In cases when the patients are not able to provide informed consent and their wishes remain unknown, the decisions has to be discussed with the patient’s family. Guo and Jacelon (2014) noted that the concept of dignity depends on demographic and cultural factors, so health care practitioners must communicate effectively with the patient and/or family members to determine the appropriate course of action in end-of-life care. The main ethical challenge in that type of scenario is the fact that the relatives’ decisions may override the wishes of the patients (Dening et al., 2013). However, as the well-being of the patients’ family members is also at stake, it would be unethical to exclude them from the decision-making process, so their input must be valued in order to justify the proposed decision.

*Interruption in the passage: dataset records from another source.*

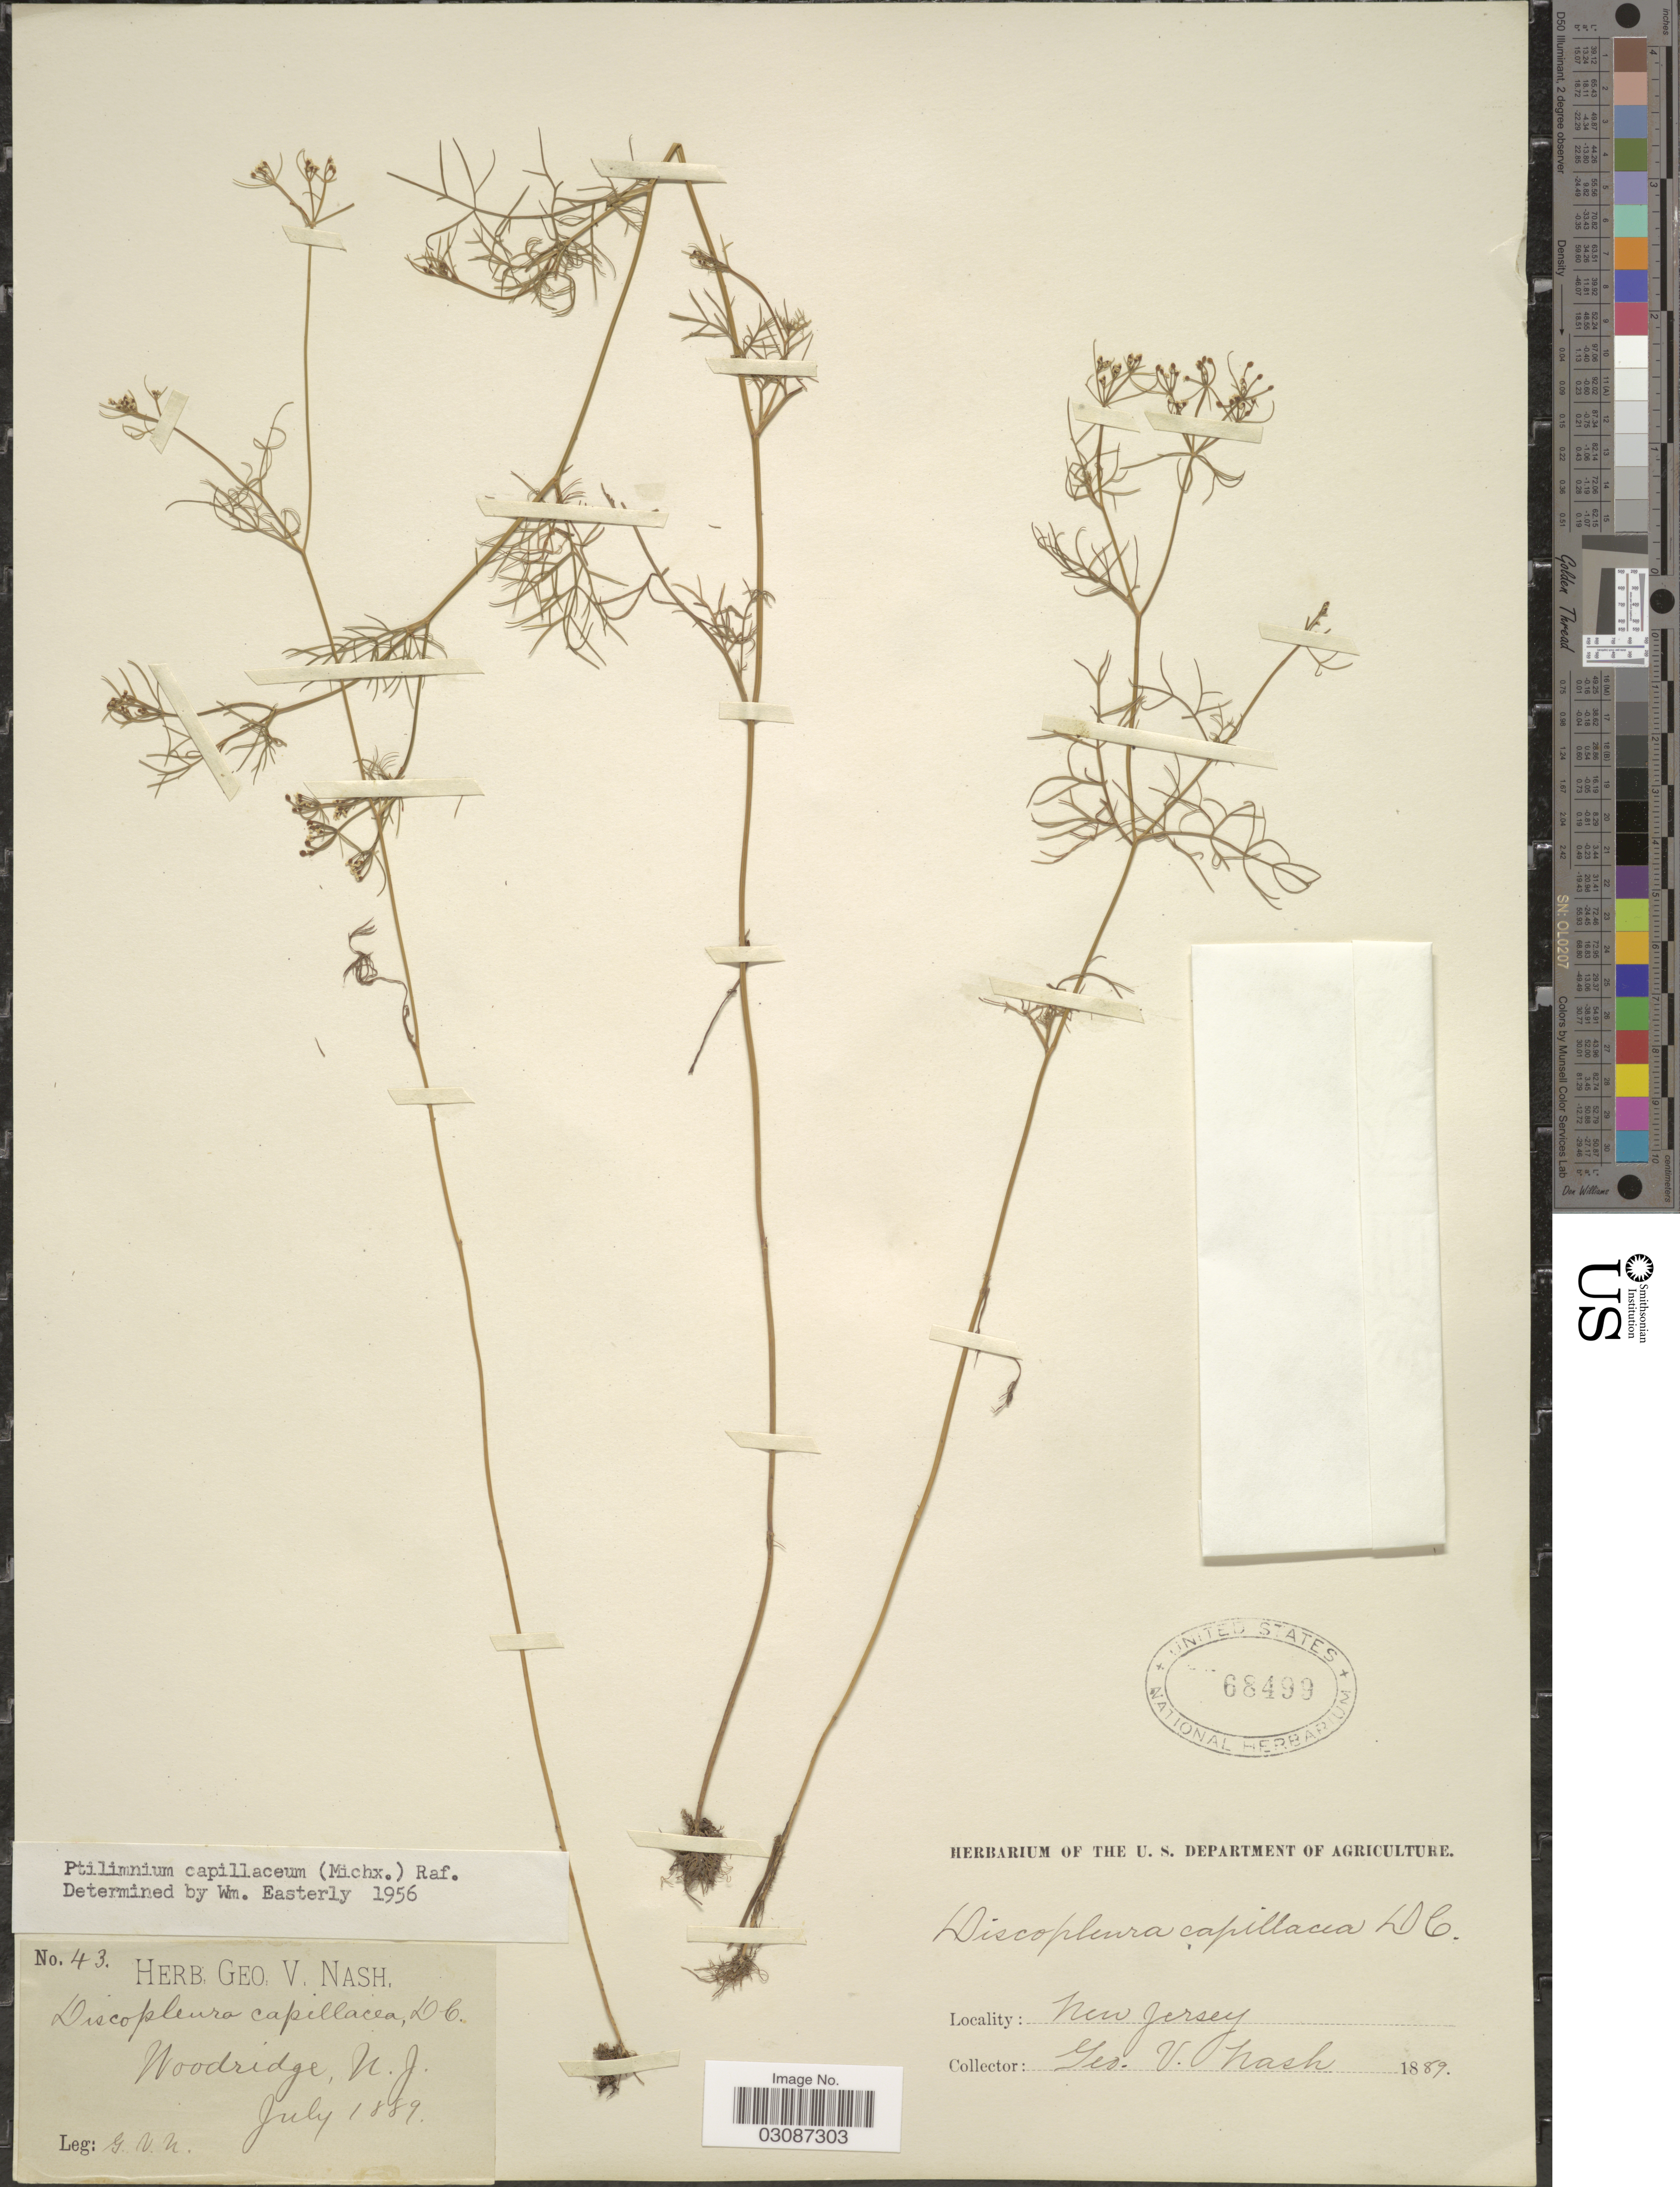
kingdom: Plantae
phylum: Tracheophyta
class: Magnoliopsida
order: Apiales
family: Apiaceae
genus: Ptilimnium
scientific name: Ptilimnium capillaceum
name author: (Michx.) Raf.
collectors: G. V. Nash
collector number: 43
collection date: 1889-07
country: United States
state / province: New Jersey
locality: Woodridge.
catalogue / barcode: US 68499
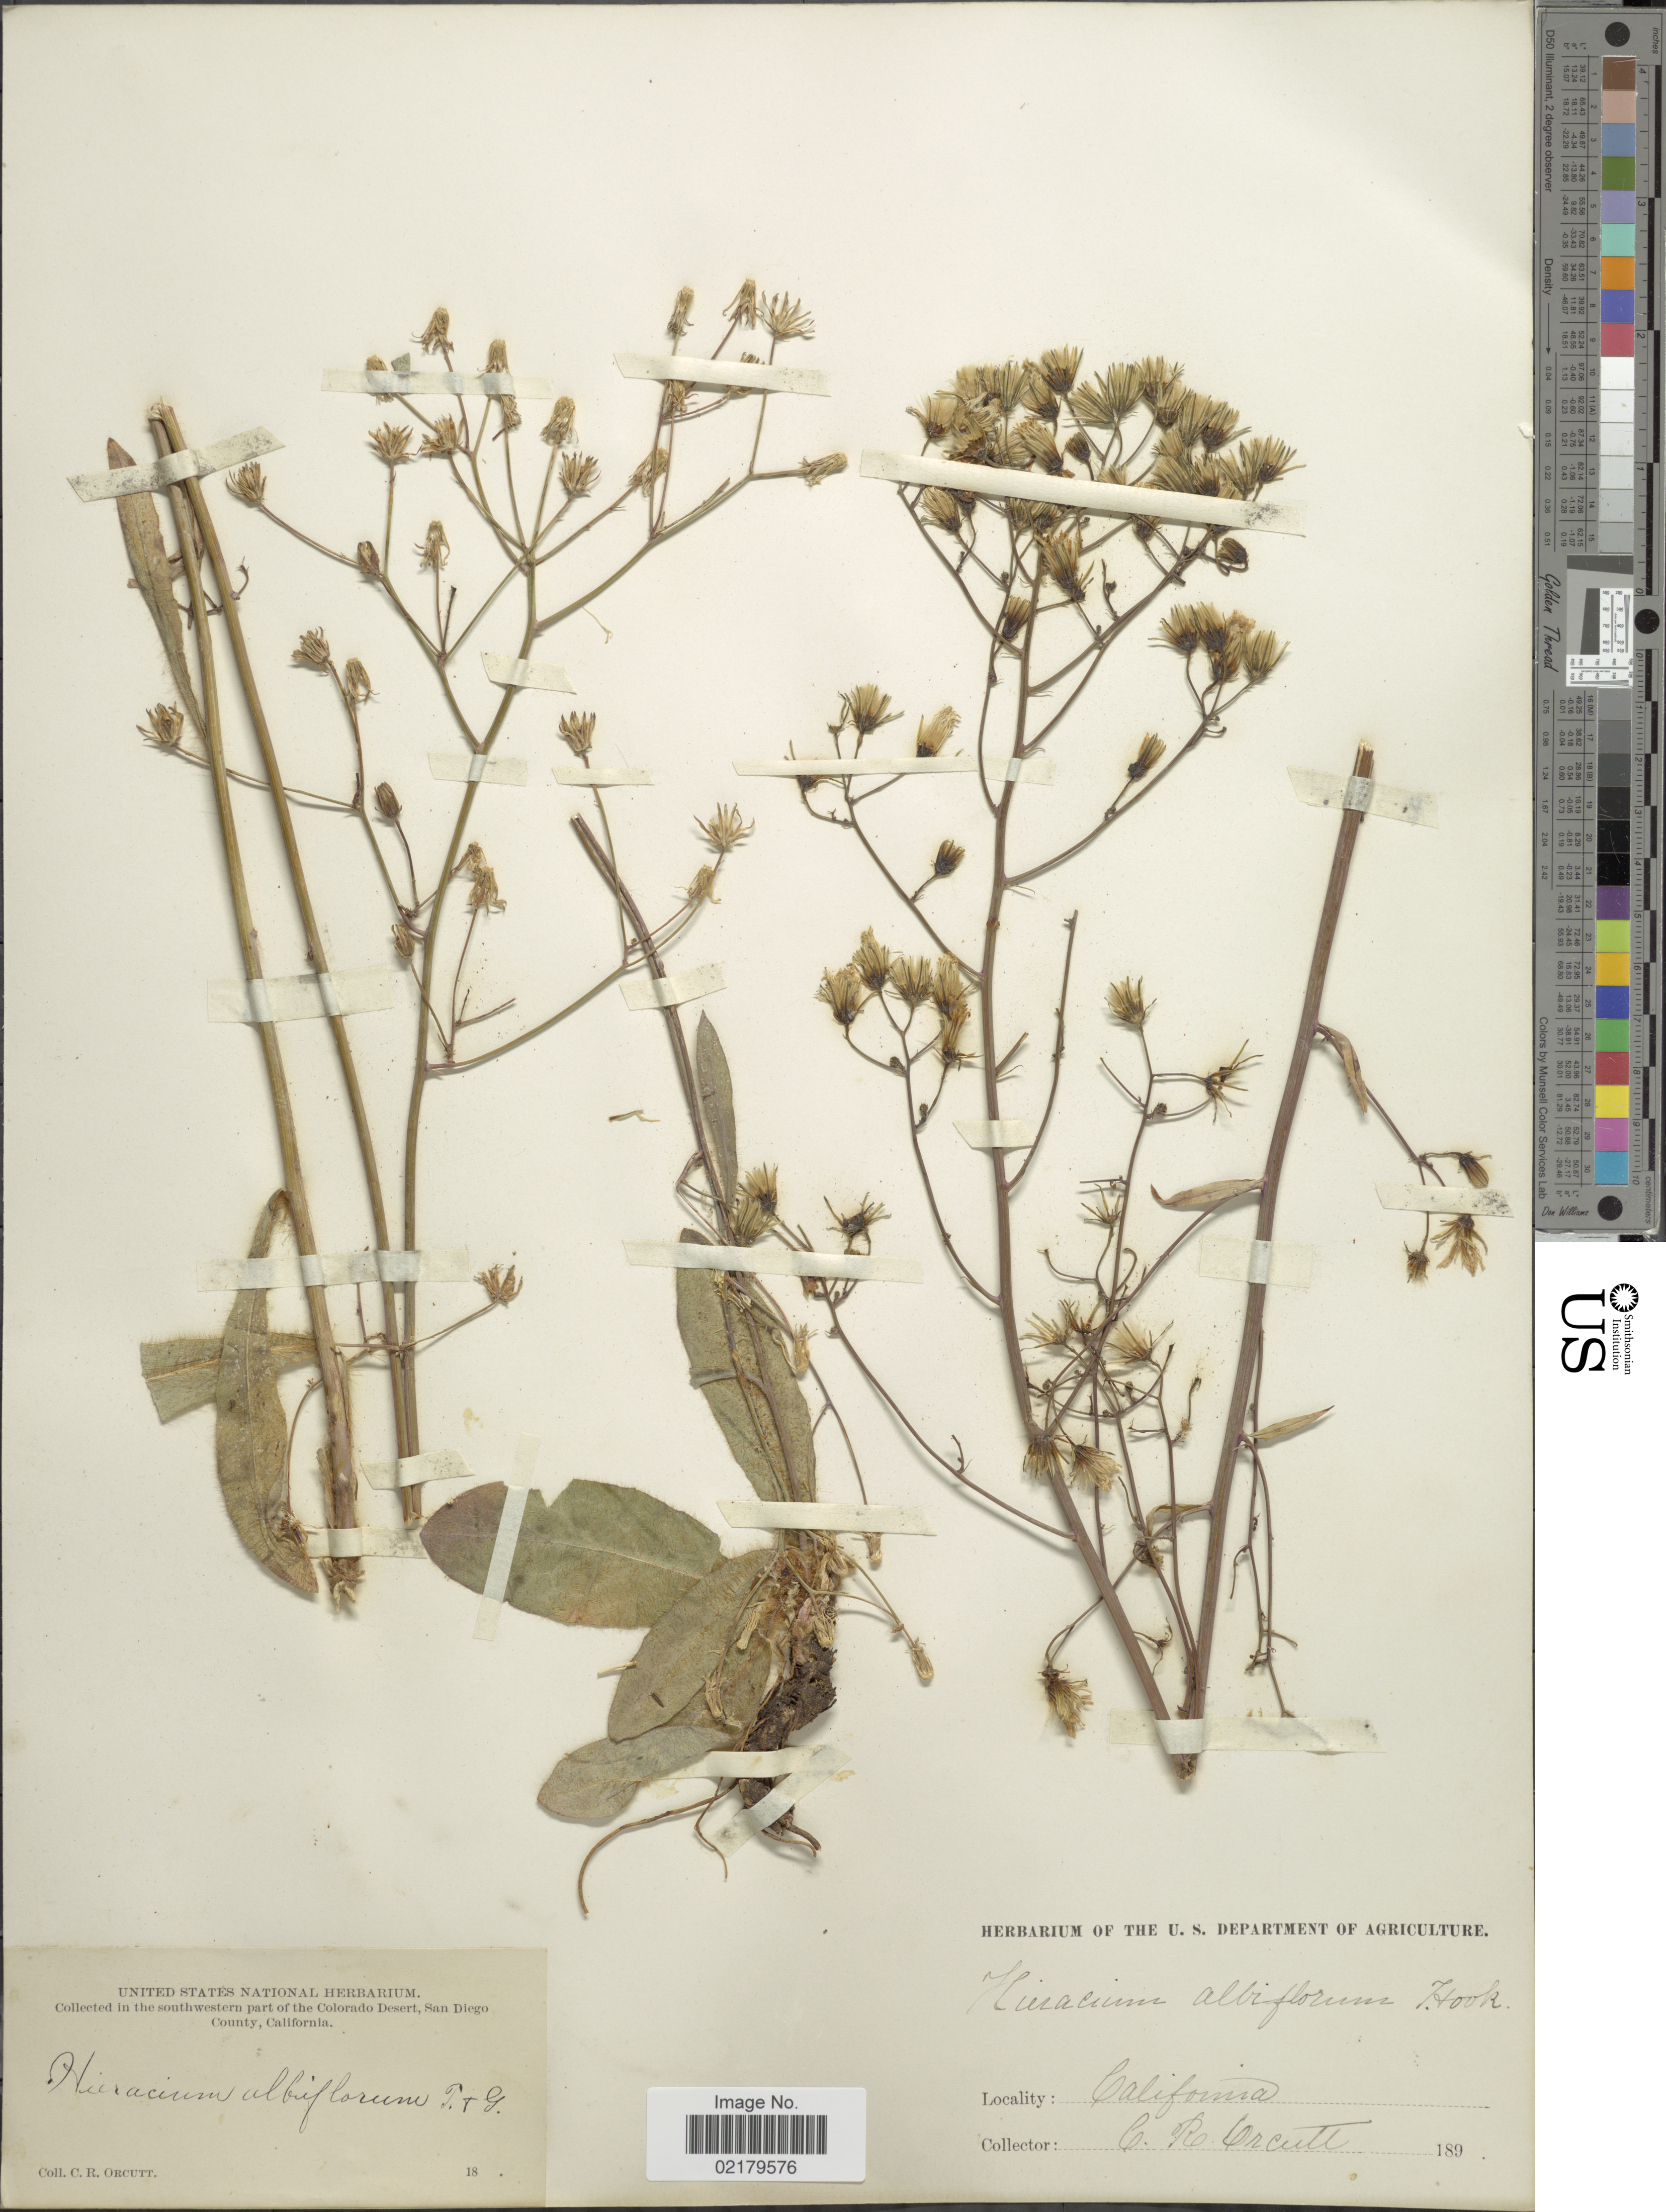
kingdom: Plantae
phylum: Tracheophyta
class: Magnoliopsida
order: Asterales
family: Asteraceae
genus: Hieracium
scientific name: Hieracium albiflorum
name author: Hook.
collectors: C. R. Orcutt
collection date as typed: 189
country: United States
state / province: California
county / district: San Diego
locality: In the Southwestern part of Colorado Desert, San Diego County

Finally, there may be cases in which the patients without relatives or appropriate surrogates did not communicate their wishes regarding life-sustaining treatment. The most appropriate course of action in that scenario is to follow the recommended guidelines from empirical evidence to diagnose persistent vegetative state and decide to remove the patient from life support only when recovery is no longer (Bender et al., 2015). That decision would be considered ethical considering the circumstances because spending resources on treating patients who have no realistic chances of recovery denies those resources from the rest of the community. At the same time, the patient is given a fair chance to recover within a reasonable time period, which has been established in empirical sources of evidence.
Summary
End-of-life care cannot be planned using a specific ethical decision-making framework for all cases. A flexible model such as the situation assessment procedure should be used instead in order to uphold ethical principles such as autonomy, which states that patients have the right to accept or reject life-sustaining treatment for as long as they can provide informed consent. Advance care planning, Dignity Therapy, and similar interventions should be initiated in the early phases of treatment while the patients are still capable of making independent decisions. The relatives or surrogates must be consulted regarding life-sustaining therapy when the patients are not able to provide informed consent anymore. If the patients’ wishes remain unknown, input from relatives or surrogates may bring up important information that can be used to determine the most probable positions of the patients regarding end-of-life care. In cases when the patients do not have surrogates or relatives that can participate in the decision-making process, patients should be given adequate time to recover based on the latest guidelines, which suggest that persistent vegetative state can be diagnosed after 12 and 3 months for traumatic and non-traumatic neurological damage respectively. However, if the patients show no signs of improvement during that time, the principle of social justice indicates that reallocating resources is necessary to ensure fair access to health care resources to the entire community.